De nombreux détachements d’Indiens que les Espagnols avaient appelés à leur secours et qui, embusqués dans les bois, harcelaient sans cesse l’armée française, rendaient l’accomplissement de cette tâche encore plus difficile.

Toutefois, l’émulation qui existait entre les troupes royales et les flibustiers s’était tellement développée, que rien ne put arrêter l’armée dans son élan : chaque jour était signalé par un nouveau combat, et chaque combat par un éclatant fait d’armes. L’amiral de Pointis renonçant à se passer du concours de ses intrépides alliés, dirigeait, de concert avec Ducasse, grièvement blessé à la jambe, les opérations des troupes.

Le baron, rendu à lui-même, déployait réellement de remarquables talents militaires unis à un admirable sang-froid et à une activité sans bornes ; aussi inspirait-il à l’armée une confiance aveugle.

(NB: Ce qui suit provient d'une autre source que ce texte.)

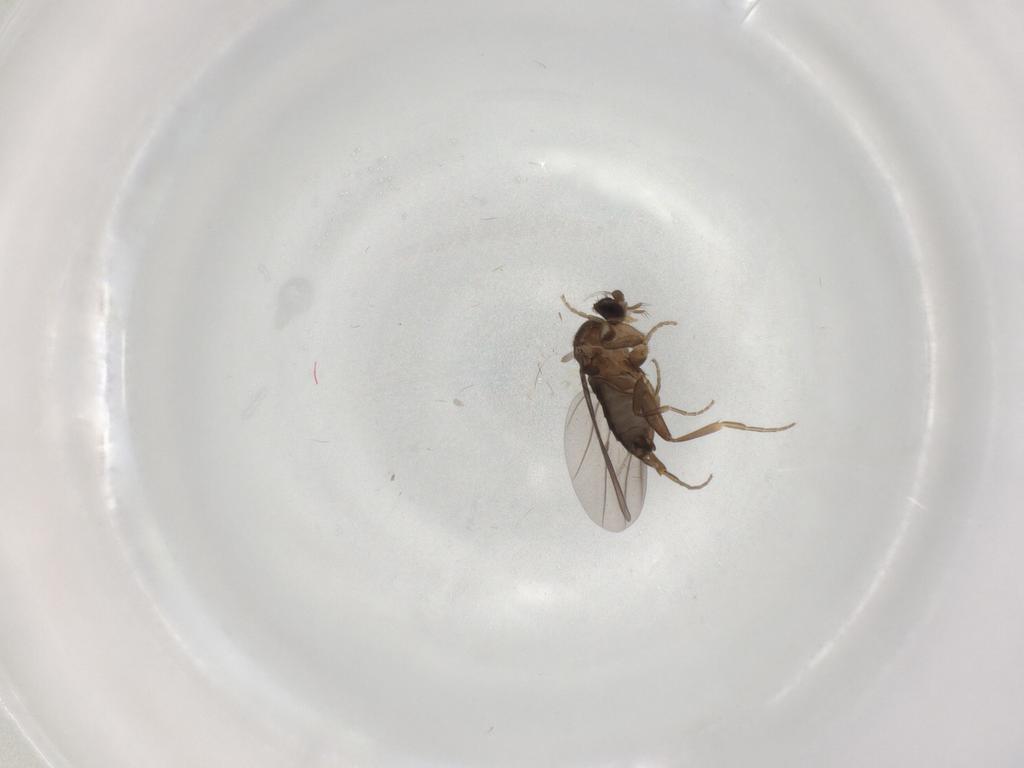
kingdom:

Ce fut après la prise du fort Saint-Lazare, le 21 avril, que l’on mit le siège devant Carthagène, ou, pour parler plus exactement, devant Gézémanie. Carthagène était, en effet, divisée en deux villes : la haute et la basse. Un fossé profond, où dégorgeait la mer, les séparait, et un pont-levis, jeté sur les deux bords, leur servait de moyen de communication.

L’amiral de Pointis, en s’avançant avec témérité, selon son habitude, pour reconnaître la position de l’ennemi, reçut un coup de mousquet qui lui découvrit la poitrine d’une épaule à l’autre.

Cet événement jeta la consternation dans l’armée, mais ne diminua en rien son ardeur. M. de Lévis prit aussitôt le commandement en chef.

Du 21 au 29, les assiégeants entretinrent une vigoureuse canonnade, et le 30 au matin on vint annoncer à l’amiral que la brèche était praticable : deux hommes pouvaient y passer de front.

Le baron de Pointis se leva aussitôt et se fit habiller en grand uniforme.

À deux heures, on devait donner l’assaut.

Le moment solennel arrivé, les troupes se mirent en mouvement : la première colonne d’attaque était conduite par Ducasse, qui, surmontant la douleur que lui causait sa blessure, marchait avec une légèreté de jeune homme ; près de lui se trouvait de Morvan, qui, complimenté publiquement par l’amiral lors de la prise de Boca-Chica, où il s’était si valeureusement signalé, n’avait cessé depuis lors d’attirer sur lui l’attention par son heureuse intrépidité.

Après Ducasse venait le bataillon de la Chevau.

Lorsque les troupes sortirent de la tranchée, elles se trouvèrent exposées au feu d’un bastion nommé Sainte-Catherine, qui tira sur elles à mitraille, et leur fit éprouver des pertes énormes, mais n’amena aucune confusion dans leurs rangs.

Ce ne fut qu’à la troisième décharge, et lorsque le sol fut jonché de cadavres, qu’une certaine hésitation se manisfesta parmi les colonnes d’attaque.

Alors se passa un fait peut-être sans précédent dans les annales de la guerre ; tous les officiers, d’un commun et tacite accord, quittèrent leur poste de bataille, et formant un petit bataillon sacré, marchèrent droit sur le canon ennemi.

Le comte de Coëtlogon, qui tenait la tête de cette noble phalange, reçut presque à l’instant de sa formation, un biscaïen dans l’épaule.

— Ce n’est rien, messieurs, — dit-il en se relevant le sourire sur les lèvres, et il continua d’avancer d’un pas ferme. Il fallait enlever les troupes. Trois jours plus tard l’héroïque vice-amiral Coëtlogon mourait des suites de sa blessure.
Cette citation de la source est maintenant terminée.